TEXT PASSAGE:
In recent performance tuning of some EJBQL search queries, I’ve had a lot of discussions with other developers on database pagination. There are some definite nuances that you have to be aware of when using Hibernate’s pagination feature, so I thought I would explain them here.

Quick Introduction to Database Pagination with JPA

Database pagination allows you to step through a result set in manageable chunks (say 5 at a time). This is an important feature when a result set is large. Imagine if the user selects the first result of 1000. Essentially 999 out of 1000 results were wasted. This is wasteful in terms of CPU cycles on the database server, network usage, CPU cycles on the application server, and memory allocation. On the other hand, if we only loaded 10 results into memory, we’ve only wasted 9 results. As the result set grows, this problem becomes more important to address.

Database pagination with JPA is quite simple through the javax.persistence.Query. The following method invocations retrieve the first 10 results for the query:

javax.persistence.Query query =
  em.createQuery("select order from Order as order
  left join order.customer as customer
  where customer.name like '%' || :name || '%'");

query.setParameter("name", name);
query.setFirstResult(0);
query.setMaxResults(10);

// returns 10 or less orders
List<Order> orders = query.getResultList();

The max number of results to retrieve at one time can be any number you choose. As the user pages through the data, we alter the setFirstResult(int) to retrieve the next set of results.

RECORD LIST:
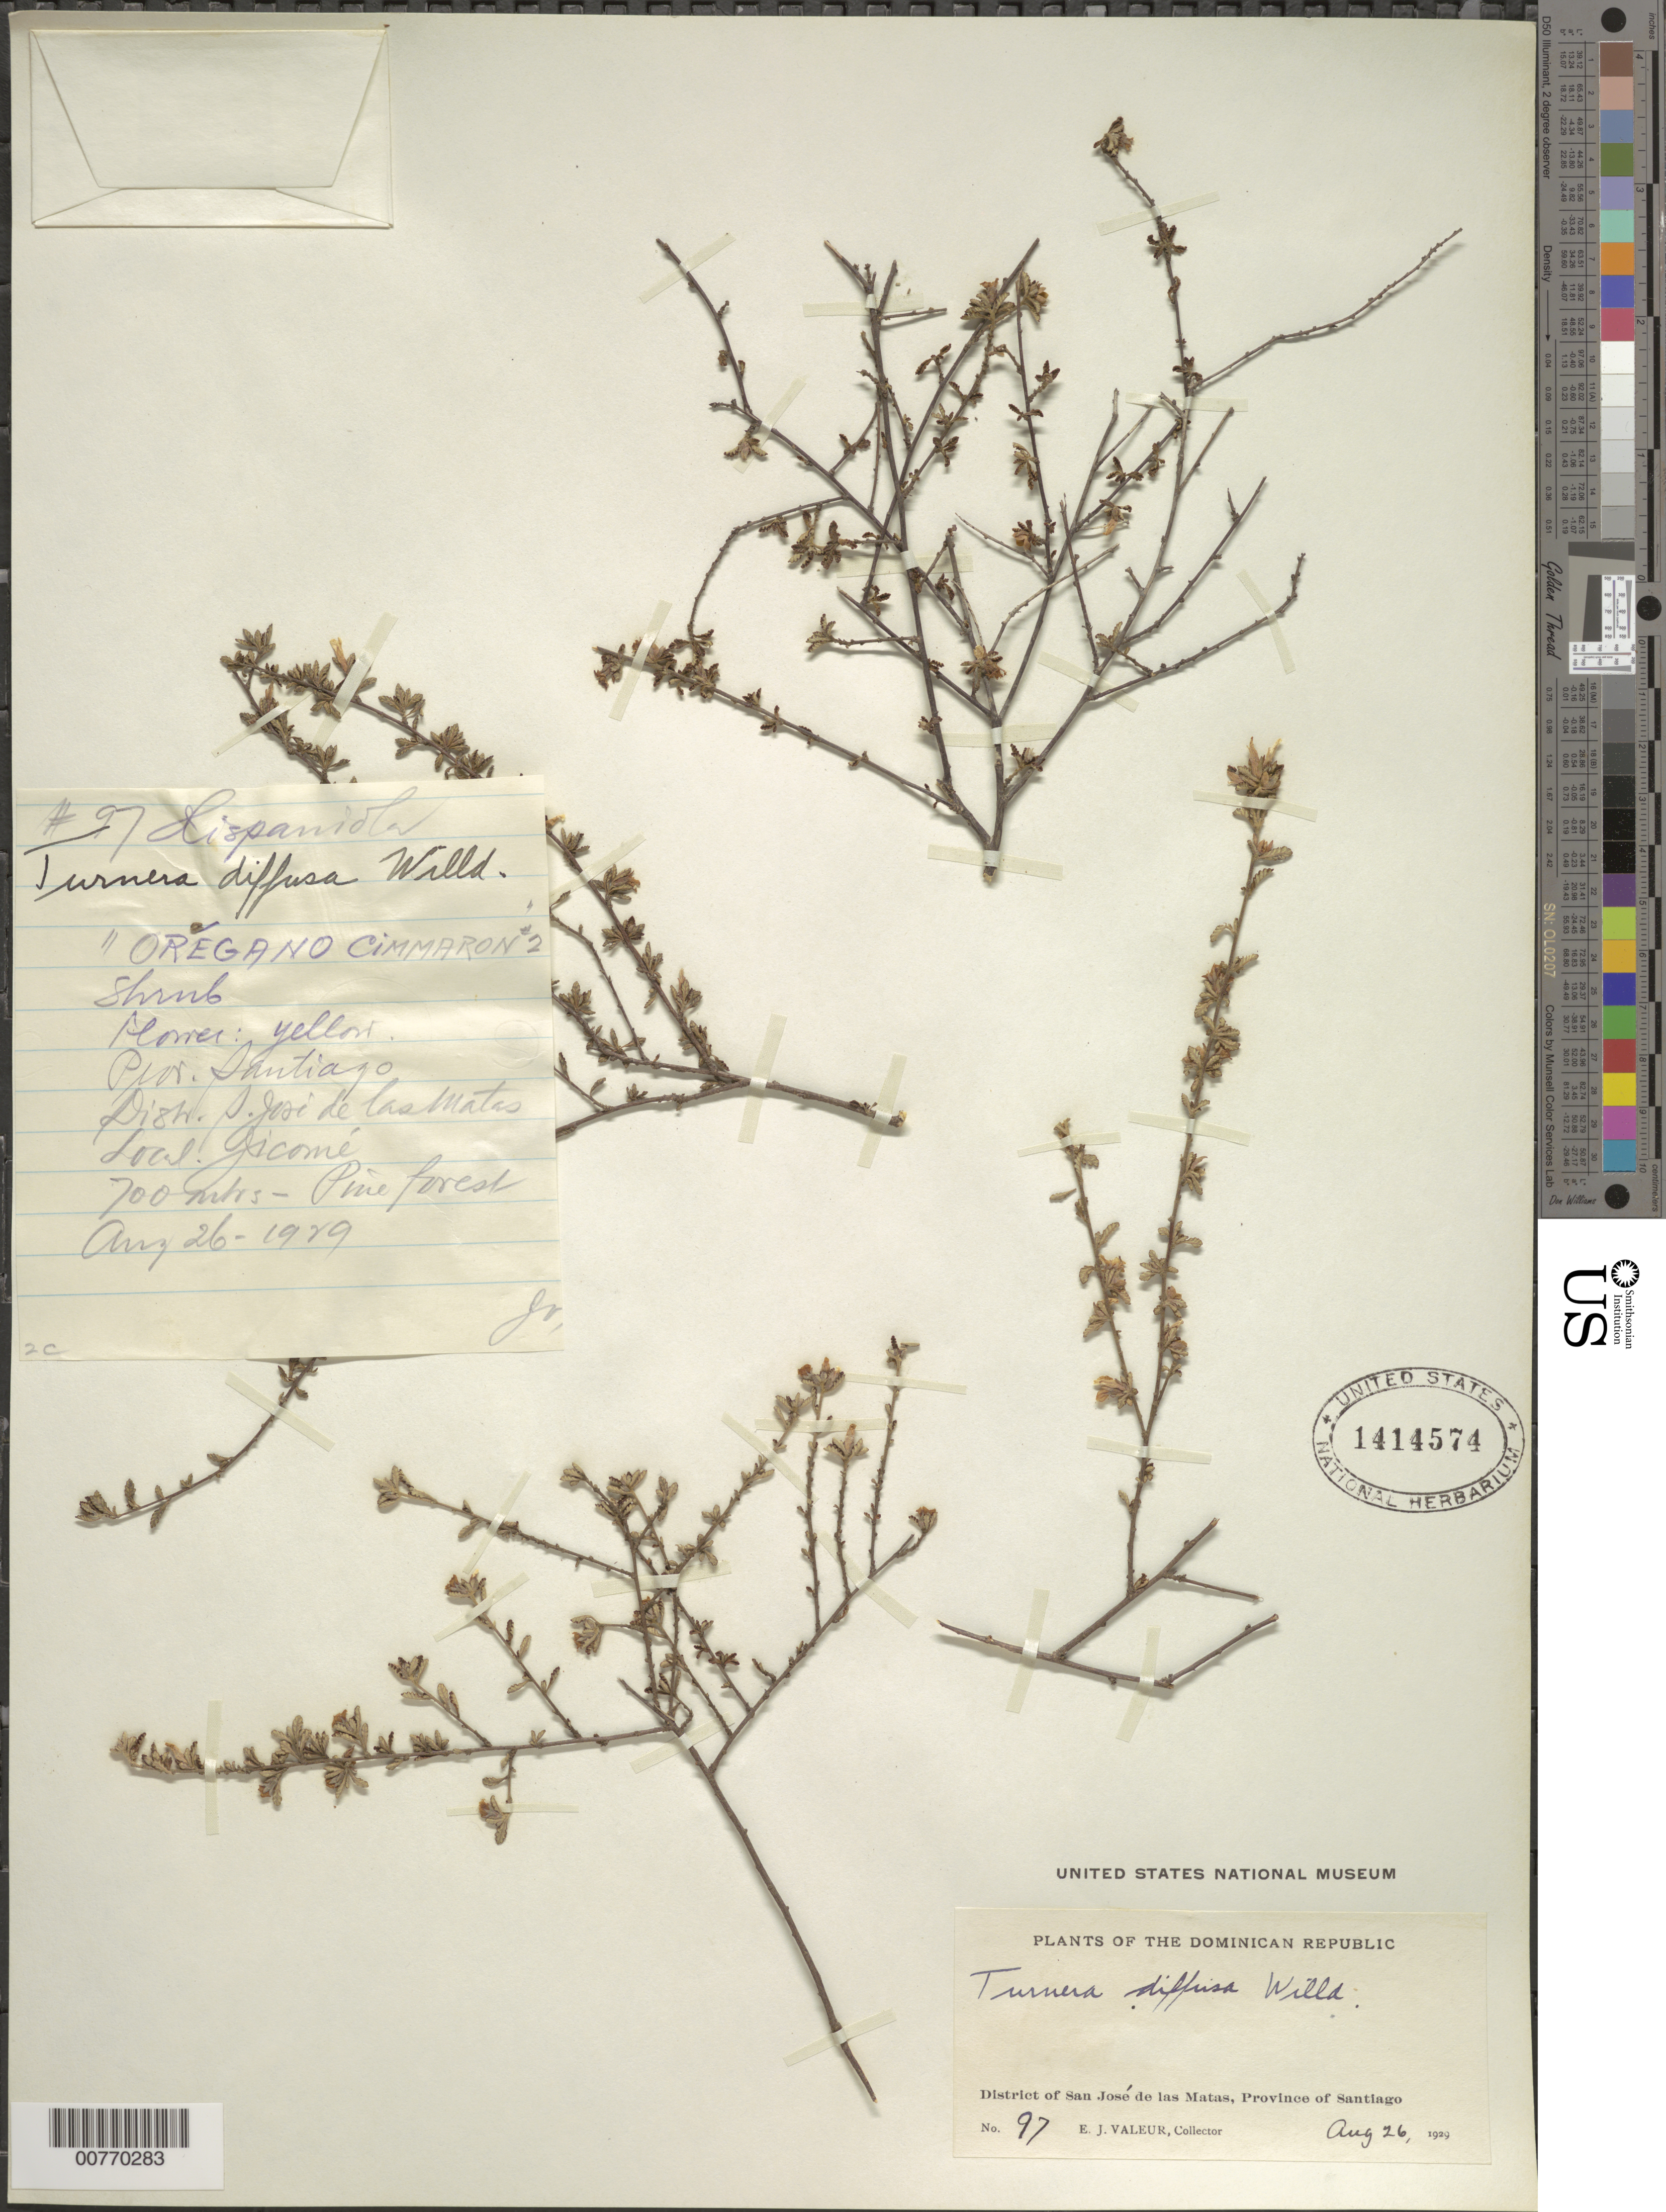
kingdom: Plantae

* * *

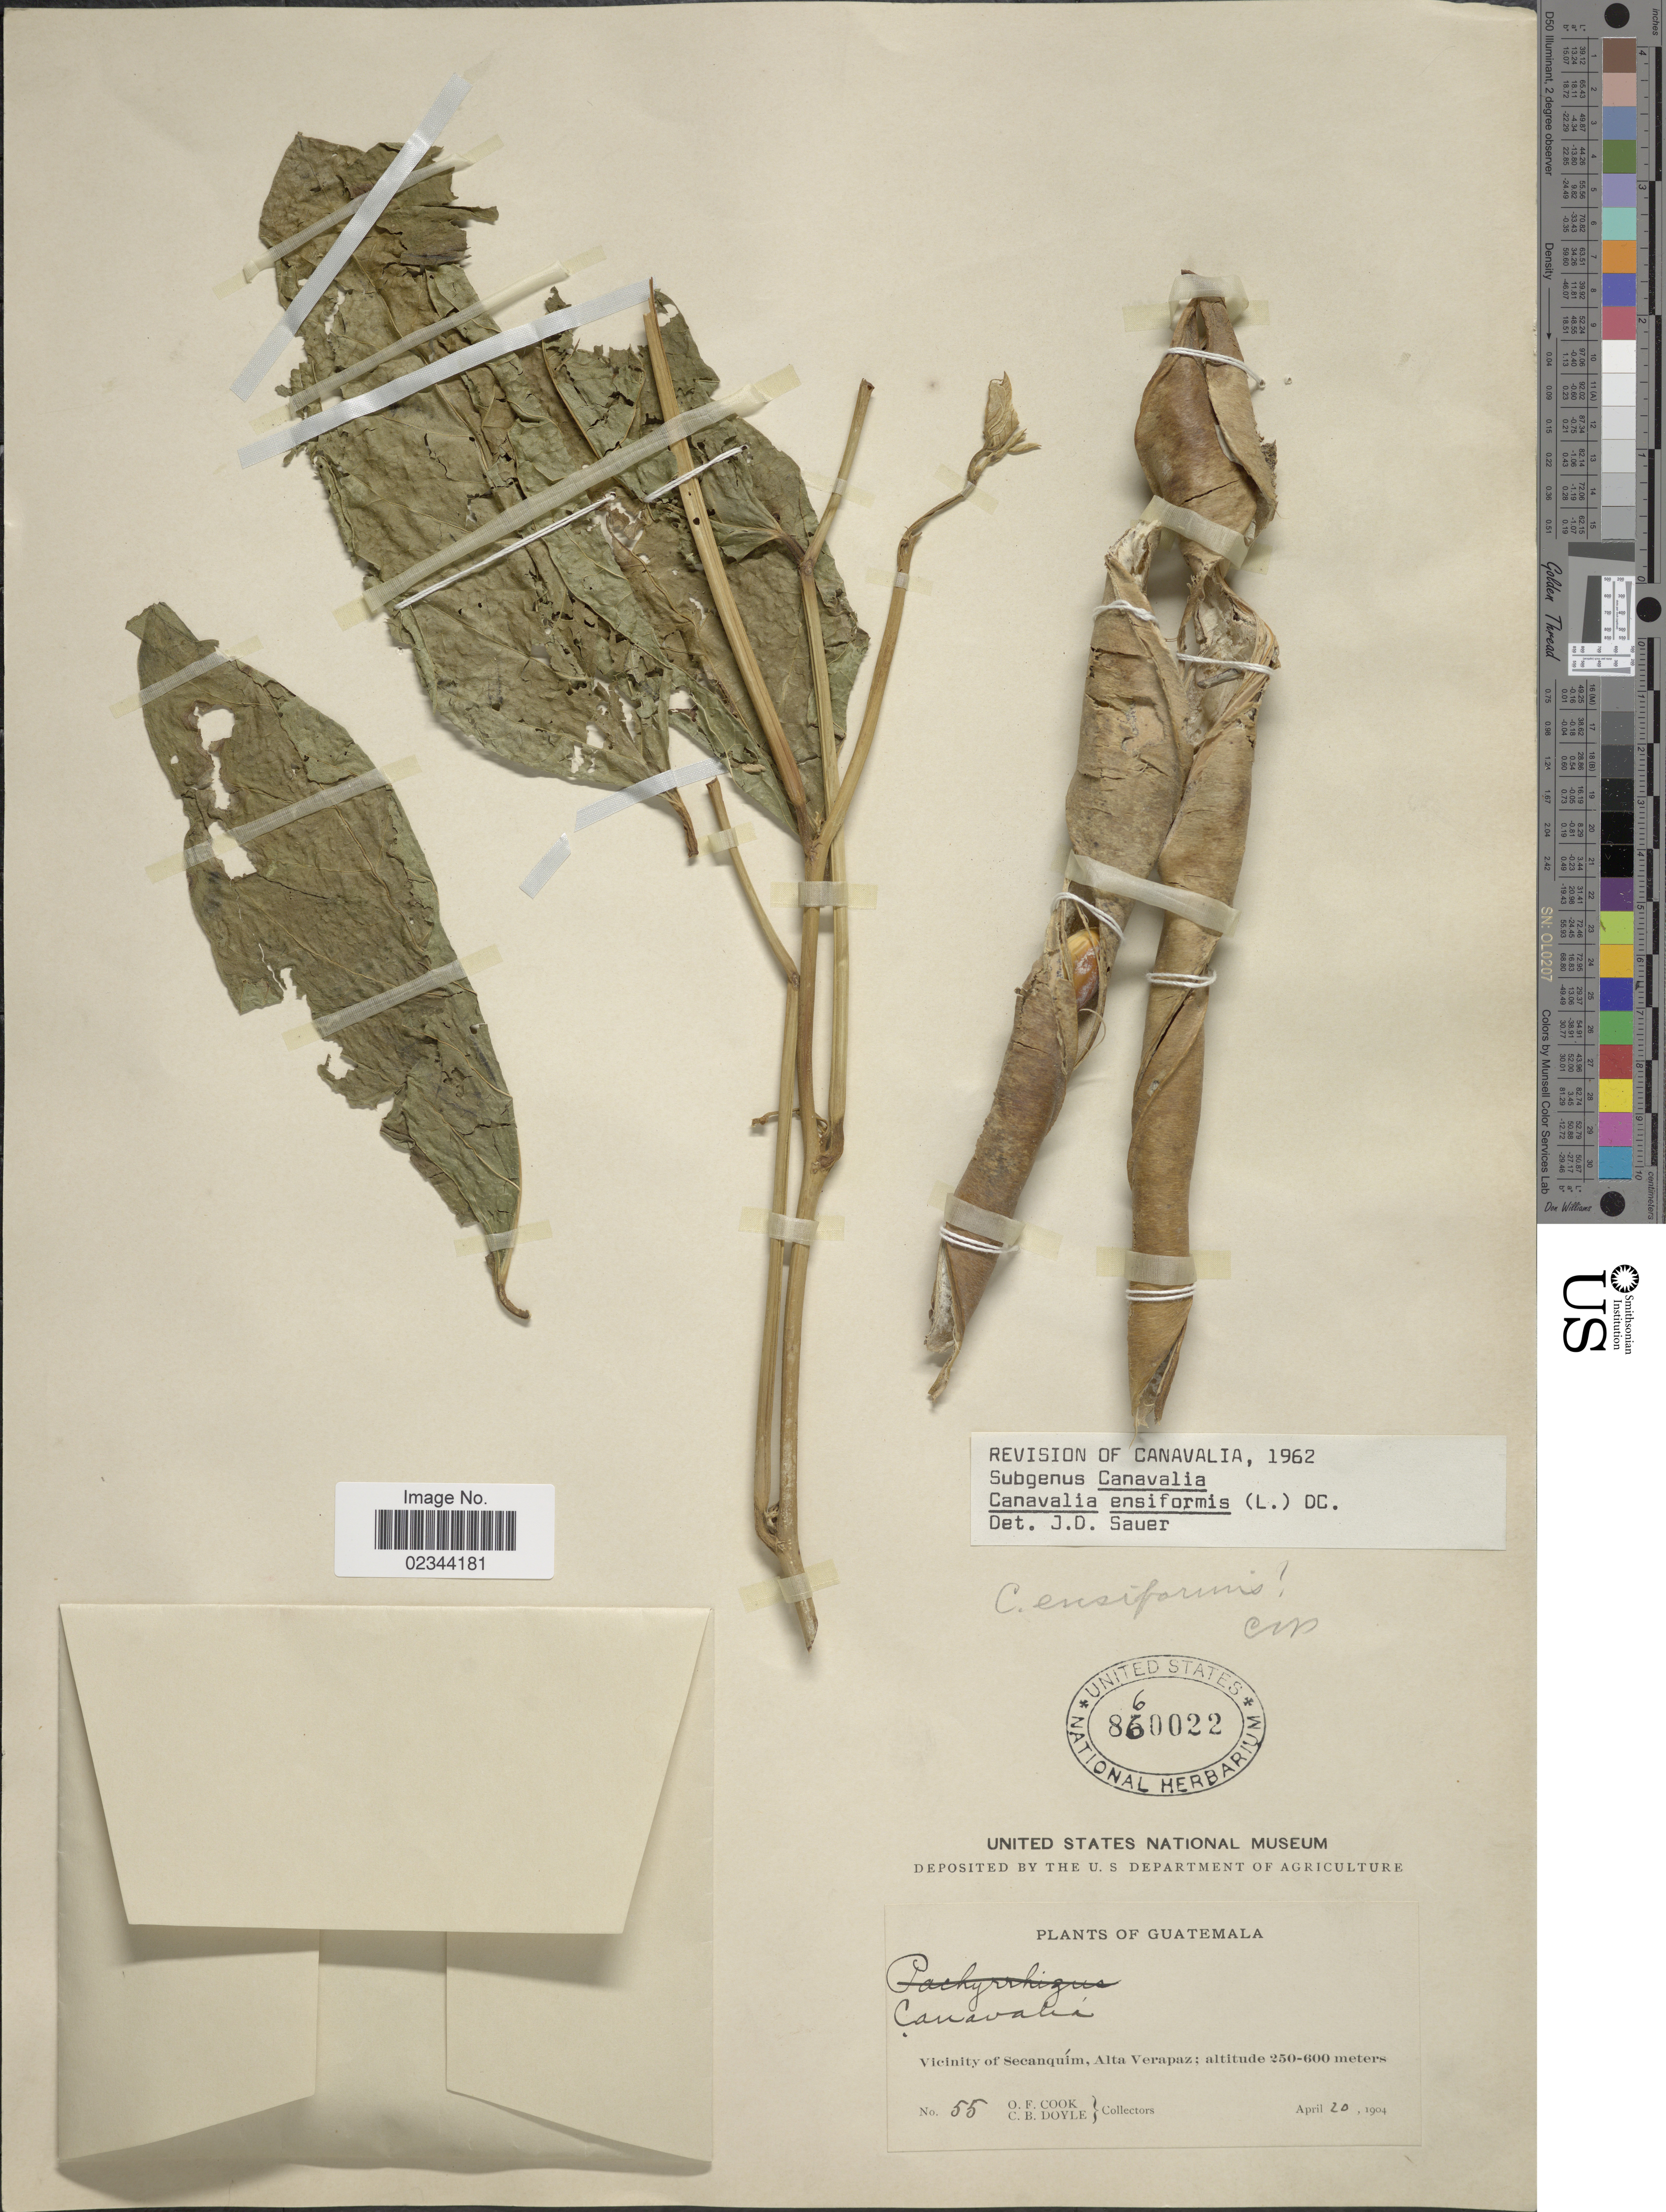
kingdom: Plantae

PROBLEMS:
**1)** Decide whether each of these statements agrees with the text on database pagination. Answer yes or no for each, and quote the exact words of the text that decide it.
(a) Loading only 10 results into memory wastes 9 results.
(b) The maximum number of results retrieved at one time must be 10.
(c) As the user pages through the data, setMaxResults(int) is changed to retrieve the next set of results.
**2)** Rewrite the part of the text on database pagination that opens with "Database pagination allows" and closes with "important to address.", renaming "result set" to "record set" wherever it occurs.

RESPONSES BY TASK:
**1)**
(a) Yes: "if we only loaded 10 results into memory, we’ve only wasted 9 results"
(b) No: "The max number of results to retrieve at one time can be any number you choose."
(c) No: "As the user pages through the data, we alter the setFirstResult(int) to retrieve the next set of results."

**2)**
Database pagination allows you to step through a record set in manageable chunks (say 5 at a time). This is an important feature when a record set is large. Imagine if the user selects the first result of 1000. Essentially 999 out of 1000 results were wasted. This is wasteful in terms of CPU cycles on the database server, network usage, CPU cycles on the application server, and memory allocation. On the other hand, if we only loaded 10 results into memory, we’ve only wasted 9 results. As the record set grows, this problem becomes more important to address.